また、あの夢。
ノイズがかかる、夢。
「××、ごめん、ごめん。僕が守ってあげられたらよかったのに。」
『××、ごめんね。×××が悪いの。×××にあの人を止める力がなくて、ごめんなさいごめんなさい。』
ポロポロと二人の女の子が涙を零す。
女の子たちの前にはボロボロの男の子。
それを見ると、ジクジクと私の胸が痛む。
男の子がニコリと微笑んだ。
「大丈夫ですよ。俺は、男なんですから。」
『だめ、だめだよ、××だって、痛いって、…、ぁぁあああぁぁあぁあぁああ!!!!!!!』
突然、女の子が狂ったように頭を抑え叫ぶ。
それをもう一人の女の子が、抱き締め止めようとするけど、女の子の叫びは止まらない。
パァア、と女の子を光が包み込む。
それと同時に私の頭にズキンズキンと痛みが響く。
それはまるで共鳴するように。
『ぁ、あ、いや、やだやだやだやだやだやだやだやだやだや、』
ヒュッと女の子の声が突然止まった。
私の頭の響きも止まる。
『ね、さま、』
「大丈夫か?!」
『だいじょ、ぶです、早く、××のこと、治さないと、』
フラフラの身体で女の子は立ち上がった。
▽
パチリ、目が覚める。
キョロキョロと辺りを見渡すと、うーちゃんがいない、ぽちもいないこーちゃんもいない。
何かに操られるように、私は足を動かす。
行かなくちゃ。
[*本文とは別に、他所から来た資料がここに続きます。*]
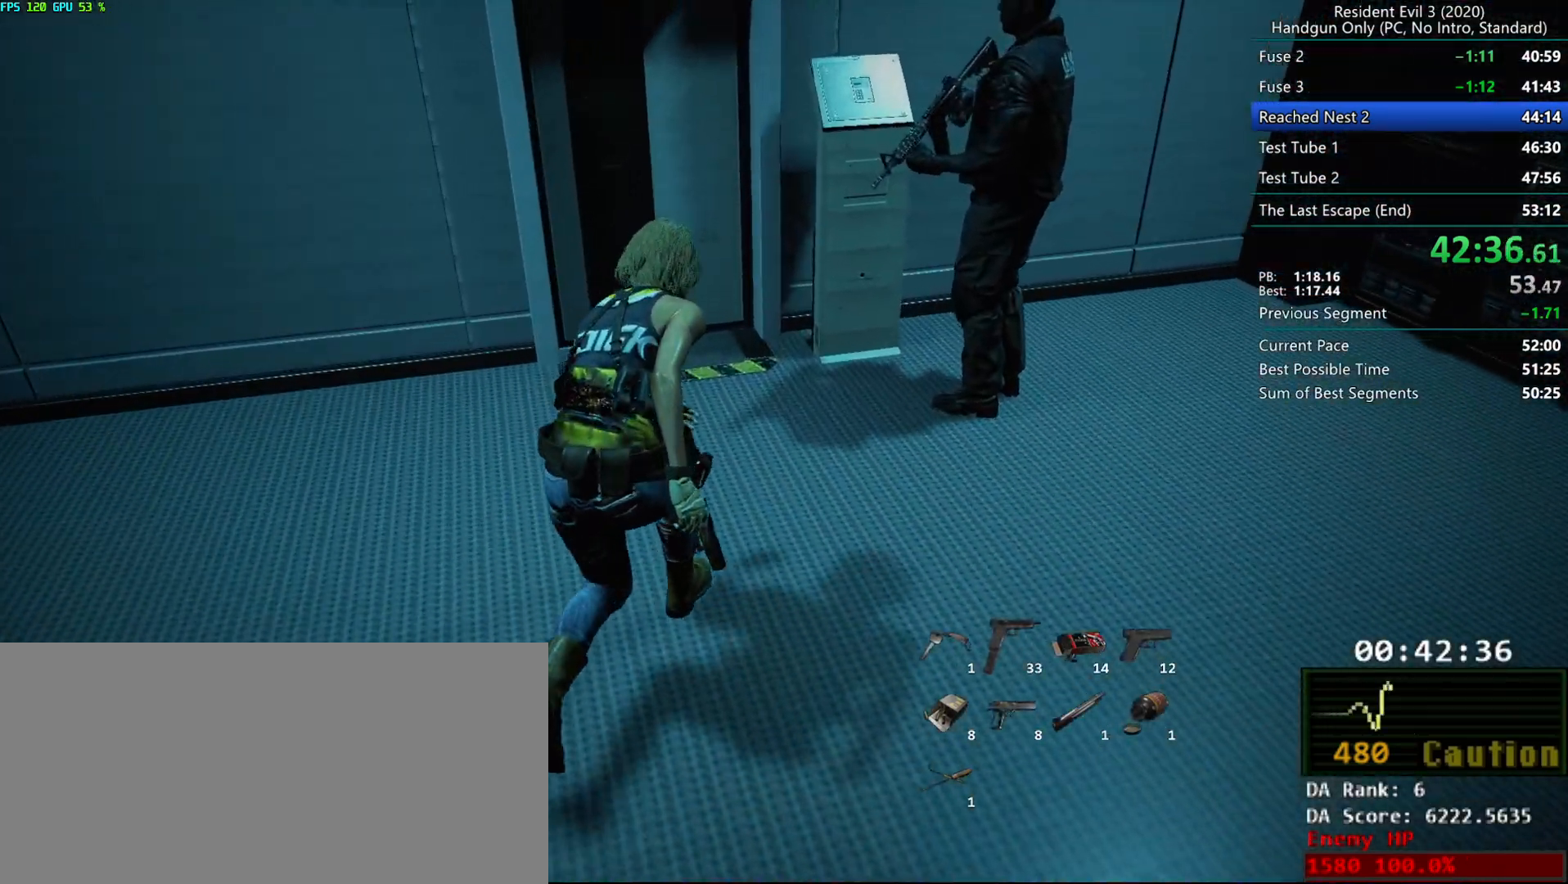
{"keys": ["r"], "mouse": [], "events": []}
私、また置いて行かれちゃう。
頭がボーッとする。
まるで、私が私じゃないみたいに。
この時、私の目の色が変わっていることを、気が付く人は誰もいない。
走って、走って、走る。
私を置いていかないで、私、もっと頑張るから。
『うー、ちゃん、う、つほ、ねぇ、』
名前を一人にしないで…、
そう、呟いた瞬間、大きな爆発音が聞こえて、走って爆発のした方へ走る。
そこに、うーちゃんがいる気がして。
「ん?名前?」
爆発のしたところへ行けば、そこにはやっぱりうーちゃんがいた。
『ぁ…』
傷だらけのうーちゃんを見ると、キィンッと頭に何かが響く。
『やぁぁぁあ!!!うーちゃんうーちゃんうーちゃんうーちゃ、うつほうつほうつほ!!!やだやだやだ死んじゃヤダ!!ヤダぁぁあ!!』
血だらけの誰かが横たわる。真っ赤な血が私ともう一人の人の手にべっとりとつく。泣いてる泣いてる。名前のせいで、泣いてるの。
「名前!落ち着きい!」
『ぁ、あ、』
「ええか?ゆっくり息を吐くんや。そう。ゆーっくりとや。」
落ち着く、声。
その声を最後に、私の意識は深い闇の底に眠った。